▶ _Required tasks_:
1. According to the text on Hans Scheirl, in what year was Lyotard's Économie libidinale published?
2. Render this sentence from the text on Hans Scheirl into French: "Money and the grain of the pixel, while representing and guaranteeing what exists, are by the same token the sign of what does not exist."
3. Proceed with the text on Hans Scheirl, picking up after its final sentence.

▶ _Extract_:
Content starts

This statement is taken from Hans Scheirl, painting’s inter/agency, research paper for MA Fine Arts, Central Saint Martins College London, 2003. Inspired by Johnny Golding, also known as Johnny de Philo, Scheirl began to study Jean-François Lyotard’s book Économie libidinale, published in 1974. In his text To Tremble the Ejaculate, Johnny de Philo analyses Dandy Dust, the cult underground queer film made by Hans Scheirl and shown in many international festivals. In the subtext, De Philo returns to the theme of polymorphous perversion discussed in the French philosopher’s book, and to the cyborg portrayed by the American writer Donna Haraway. I am Dandy Dust expresses the desire to embody the constant metamorphosis of the body, in keeping with opportunities and encounters, like the grain of the Super 8 film or video pixels reacting to light and shadow. According to Johnny de Philo, this metonymic art, which takes the part for the whole—as in poetry a sail stands for the ship—is close to the abstraction of the capitalist economy. Money and the grain of the pixel, while representing and guaranteeing what exists, are by the same token the sign of what does not exist. In her/his paintings after 2016, in her/his contributions to Documenta 14 (2017) and the Lyon Biennale 2019 (together with Jakob Lena Knebl), with her/his wrapping of the Vienna City Hall (also 2019) and her/his exhibitions at Kunsthaus Bregenz or Galerie Crone Vienna, Scheirl takes up Lyotard’s book again and again, now from Ashley’s perspective, whereas before it was Hans who oversaw the elaboration of the paintings.

Content ends

▶ _Exercise data_:
Content starts

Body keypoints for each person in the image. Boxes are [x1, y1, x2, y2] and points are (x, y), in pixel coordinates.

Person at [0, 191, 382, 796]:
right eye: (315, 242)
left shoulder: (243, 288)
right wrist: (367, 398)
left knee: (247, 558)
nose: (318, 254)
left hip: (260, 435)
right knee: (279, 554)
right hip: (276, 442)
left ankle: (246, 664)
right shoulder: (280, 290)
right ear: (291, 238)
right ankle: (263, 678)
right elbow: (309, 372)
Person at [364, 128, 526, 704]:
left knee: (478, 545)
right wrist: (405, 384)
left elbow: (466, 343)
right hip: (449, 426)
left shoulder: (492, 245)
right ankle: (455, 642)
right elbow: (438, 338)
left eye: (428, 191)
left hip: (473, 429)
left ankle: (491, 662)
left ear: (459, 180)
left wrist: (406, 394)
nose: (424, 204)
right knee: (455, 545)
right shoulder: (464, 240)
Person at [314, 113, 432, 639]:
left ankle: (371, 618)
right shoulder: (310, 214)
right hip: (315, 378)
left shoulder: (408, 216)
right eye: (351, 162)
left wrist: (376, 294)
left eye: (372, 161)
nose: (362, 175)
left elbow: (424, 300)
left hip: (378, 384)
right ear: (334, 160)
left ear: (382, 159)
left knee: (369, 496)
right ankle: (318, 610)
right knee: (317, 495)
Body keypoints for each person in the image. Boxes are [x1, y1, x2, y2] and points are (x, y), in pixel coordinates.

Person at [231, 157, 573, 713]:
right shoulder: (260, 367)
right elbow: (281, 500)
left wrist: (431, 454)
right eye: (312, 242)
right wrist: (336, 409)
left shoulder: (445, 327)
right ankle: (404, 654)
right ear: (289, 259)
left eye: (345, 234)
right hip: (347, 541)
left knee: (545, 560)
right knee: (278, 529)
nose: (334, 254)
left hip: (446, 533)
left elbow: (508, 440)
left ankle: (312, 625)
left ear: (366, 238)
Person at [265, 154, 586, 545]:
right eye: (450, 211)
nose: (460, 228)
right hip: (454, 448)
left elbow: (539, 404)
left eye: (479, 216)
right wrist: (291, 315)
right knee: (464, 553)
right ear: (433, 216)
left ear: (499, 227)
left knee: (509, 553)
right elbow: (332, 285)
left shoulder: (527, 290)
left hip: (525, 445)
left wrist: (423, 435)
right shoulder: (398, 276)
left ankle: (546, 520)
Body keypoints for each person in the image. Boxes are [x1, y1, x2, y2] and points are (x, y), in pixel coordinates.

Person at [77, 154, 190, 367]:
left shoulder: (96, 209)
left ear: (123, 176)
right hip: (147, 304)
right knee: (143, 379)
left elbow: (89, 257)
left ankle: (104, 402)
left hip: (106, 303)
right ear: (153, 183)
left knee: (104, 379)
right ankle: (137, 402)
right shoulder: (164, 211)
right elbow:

Content ends
Content starts

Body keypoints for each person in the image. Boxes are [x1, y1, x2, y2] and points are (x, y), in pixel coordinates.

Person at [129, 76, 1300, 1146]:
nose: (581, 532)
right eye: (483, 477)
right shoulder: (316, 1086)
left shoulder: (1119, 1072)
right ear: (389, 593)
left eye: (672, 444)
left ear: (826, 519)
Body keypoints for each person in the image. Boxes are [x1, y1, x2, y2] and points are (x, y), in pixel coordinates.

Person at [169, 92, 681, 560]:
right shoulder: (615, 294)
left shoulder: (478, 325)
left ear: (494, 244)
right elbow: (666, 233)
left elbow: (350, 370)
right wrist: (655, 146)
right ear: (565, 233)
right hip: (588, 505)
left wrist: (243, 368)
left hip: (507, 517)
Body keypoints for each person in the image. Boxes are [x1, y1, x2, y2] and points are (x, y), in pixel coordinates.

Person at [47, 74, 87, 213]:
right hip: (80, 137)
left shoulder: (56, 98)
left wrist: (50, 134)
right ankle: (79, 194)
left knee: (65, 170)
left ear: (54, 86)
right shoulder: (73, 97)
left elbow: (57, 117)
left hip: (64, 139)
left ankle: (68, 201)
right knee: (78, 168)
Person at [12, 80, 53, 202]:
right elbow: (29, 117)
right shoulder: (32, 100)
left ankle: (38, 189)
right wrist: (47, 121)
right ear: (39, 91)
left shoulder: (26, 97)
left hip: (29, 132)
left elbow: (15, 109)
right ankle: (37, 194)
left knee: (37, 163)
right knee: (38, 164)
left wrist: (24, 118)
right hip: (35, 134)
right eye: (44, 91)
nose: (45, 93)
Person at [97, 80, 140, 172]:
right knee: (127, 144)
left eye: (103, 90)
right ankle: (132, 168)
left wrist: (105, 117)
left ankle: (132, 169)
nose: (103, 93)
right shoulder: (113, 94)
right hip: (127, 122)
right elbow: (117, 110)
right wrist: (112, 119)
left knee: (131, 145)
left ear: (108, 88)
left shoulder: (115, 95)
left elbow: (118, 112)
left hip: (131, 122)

Content ends
Content starts

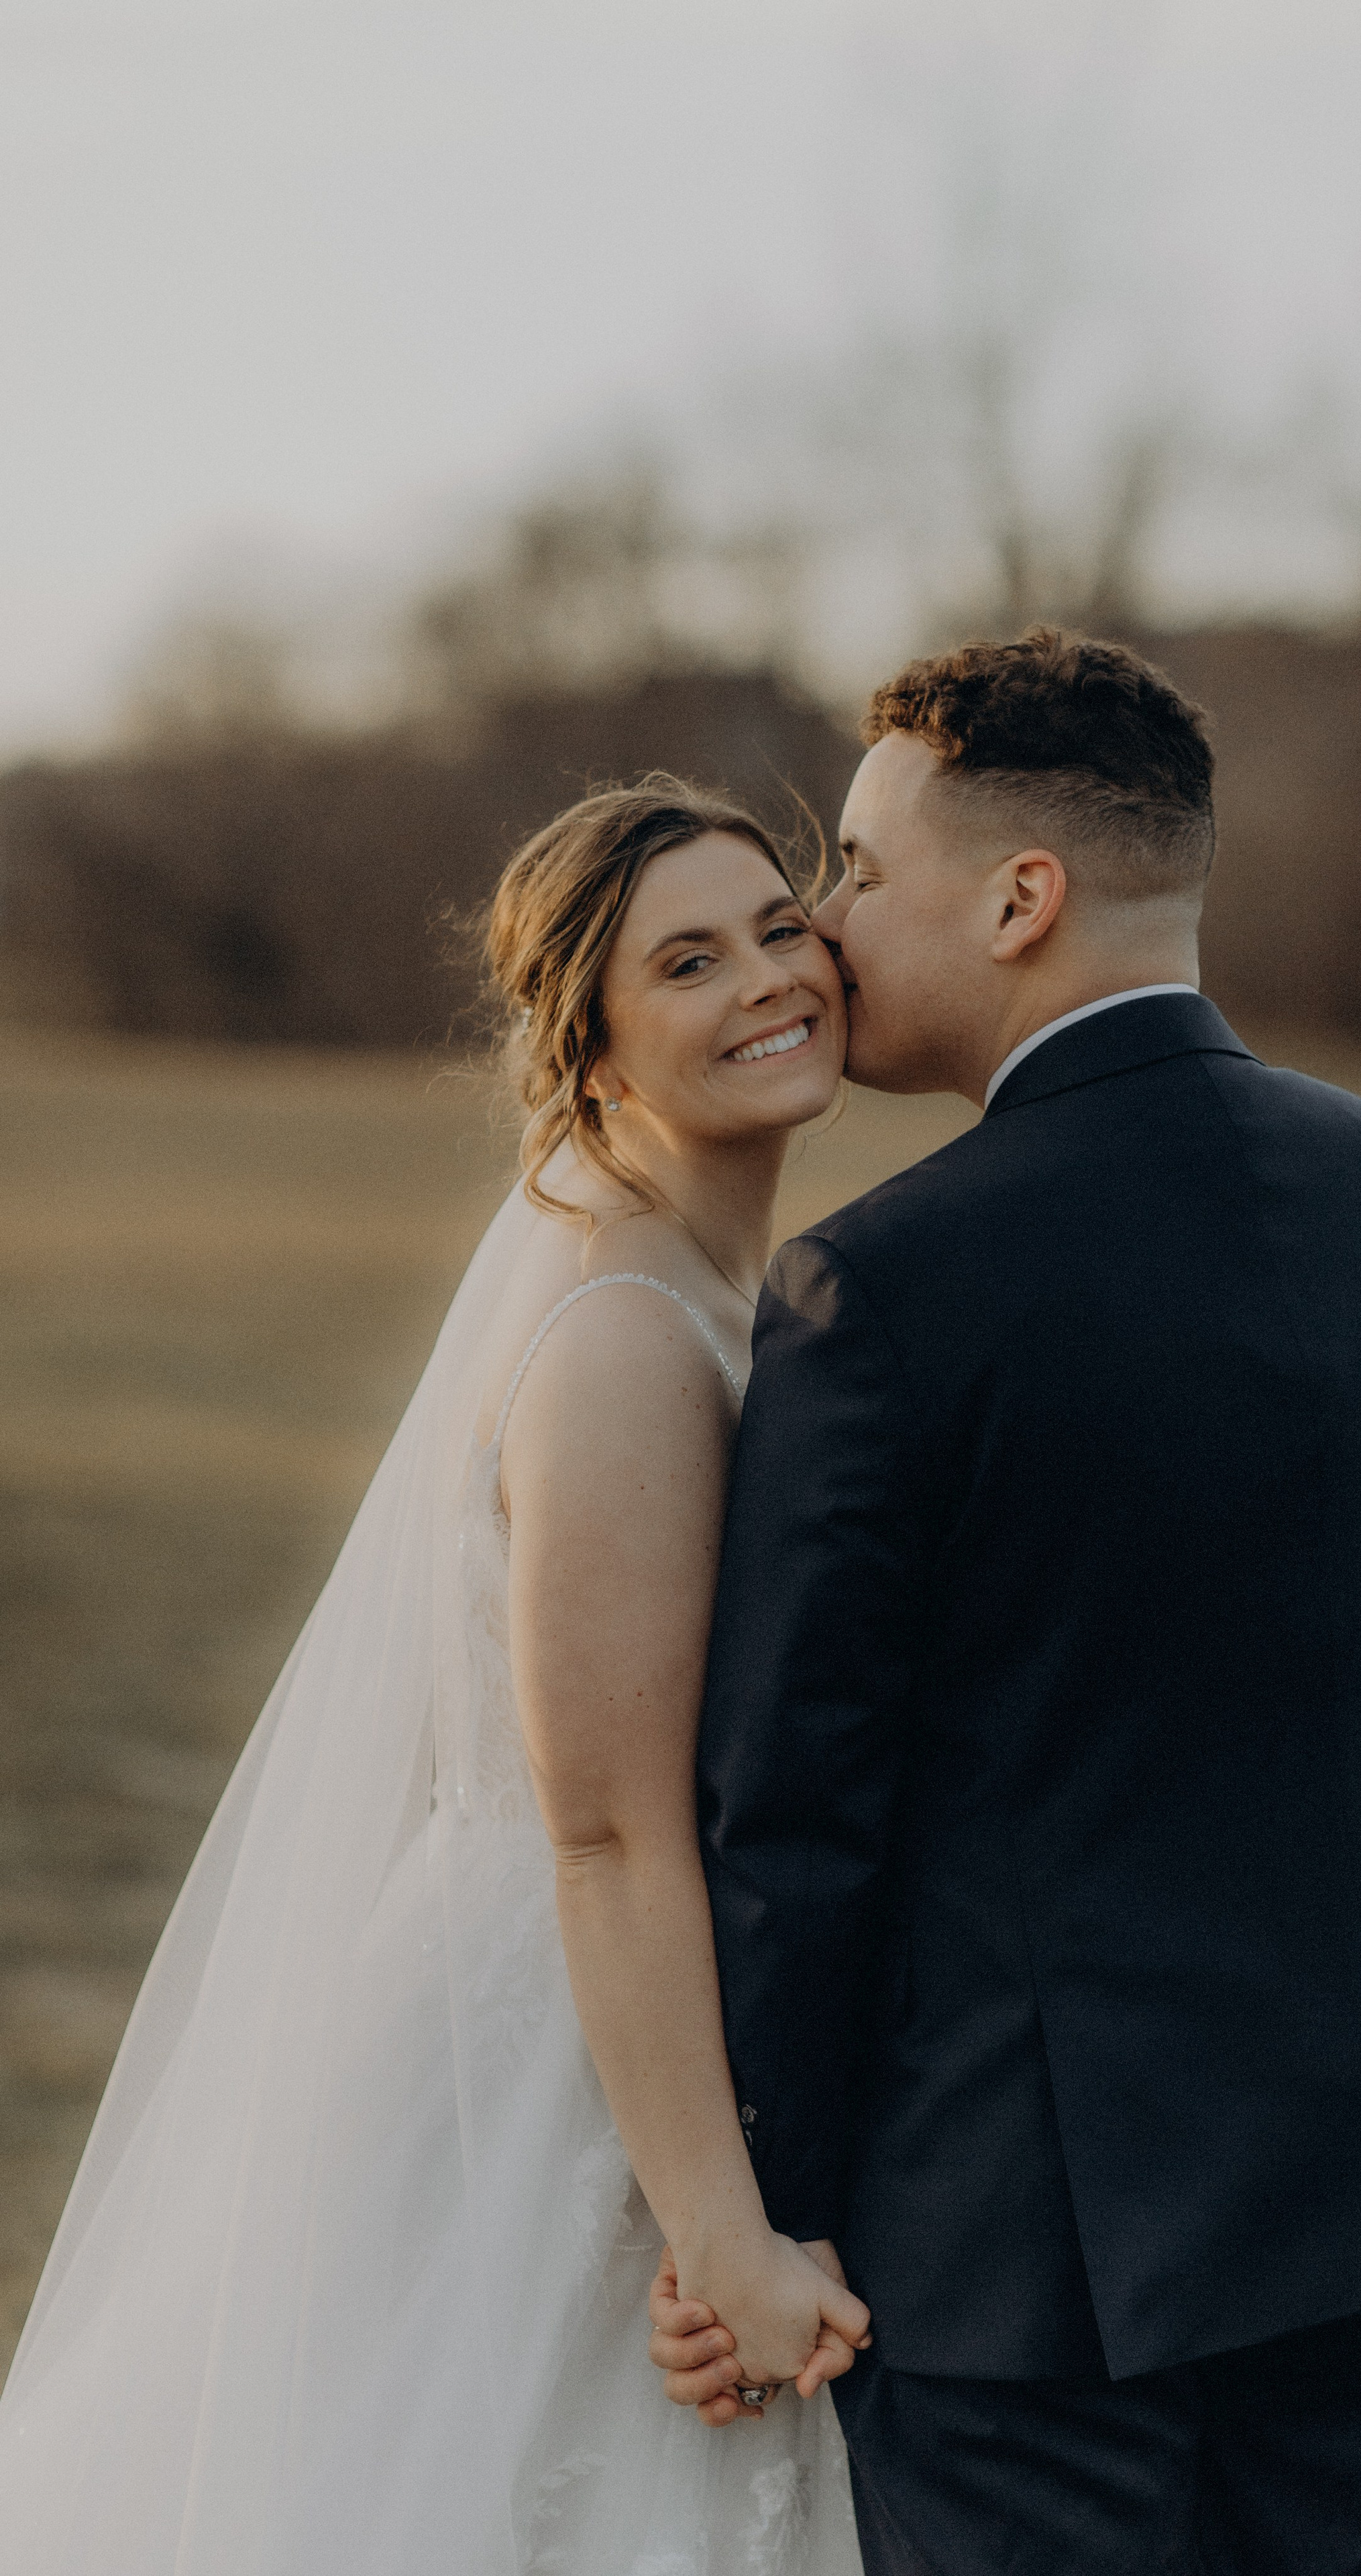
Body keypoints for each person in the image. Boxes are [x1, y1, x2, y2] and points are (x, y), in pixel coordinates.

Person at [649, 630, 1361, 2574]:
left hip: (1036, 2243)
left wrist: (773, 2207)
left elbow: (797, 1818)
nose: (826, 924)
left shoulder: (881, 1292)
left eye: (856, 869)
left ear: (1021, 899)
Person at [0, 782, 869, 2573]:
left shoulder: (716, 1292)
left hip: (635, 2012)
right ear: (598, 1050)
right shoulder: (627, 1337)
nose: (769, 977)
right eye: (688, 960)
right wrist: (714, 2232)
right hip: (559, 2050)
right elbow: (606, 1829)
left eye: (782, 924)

Content ends

▶ _Answers by task_:
1. 1974

2. L'argent et le grain du pixel, tout en représentant et en garantissant ce qui existe, sont du même coup le signe de ce qui n'existe pas.

3.
Scheirl now continues this path in his/her exhibition at Crone Berlin as part of Gallery Weekend: in his/her new paintings, body parts, pictograms and comic elements form an undefined world. Perspective entanglements and absurd paradoxes determine the Surreal pictorial worlds in which the painterly is intertwined with digital visuality.

Jakob Lena Knebl & Ashley Hans Scheirl Seasonal Greetings. Kunsthaus Bregenz, Österreich, 2020/2021, Installation view,  Ashley Hans Scheirl Das Labor, Operationssaal, 2020. Photo: Markus Tretter, Lindau

Jakob Lena Knebl & Ashley Hans Scheirl Seasonal Greetings, Kunsthaus Bregenz, Österreich, 2020/2021, Installation view, Ashley Hans Scheirl, Das Labor, Operationssaal, 2020, Photo: Markus Tretter, Lindau

The unresolved tension of the intermingling of different forms of expression goes hand in hand with Scheirl’s absurdly obscene iconography. Body orifices, excrement, and genitals are captured on canvas in dislocated, fragmented, and monumentalized forms. Critically and yet humorously, the artist’s paintings stage taboo objects that take over the paintings alongside status symbols, such as cars, clothing, and luxury objects. Visions and perversions, innocent desires, forbidden appetites and insane delusions are relentlessly captured. As in a dream, meaning is dissected by enigmatic signs, fragmented objects, and unresolved contrasts. From all these medial, stylistic, and thematic transgressions, a world emerges in which order and disorder interpenetrate. A “chaosmos” in which—loosely based on James Joyce—the duality of limitation and infinity, chaos and cosmos is suspended and the two poles combine in a synthetic way.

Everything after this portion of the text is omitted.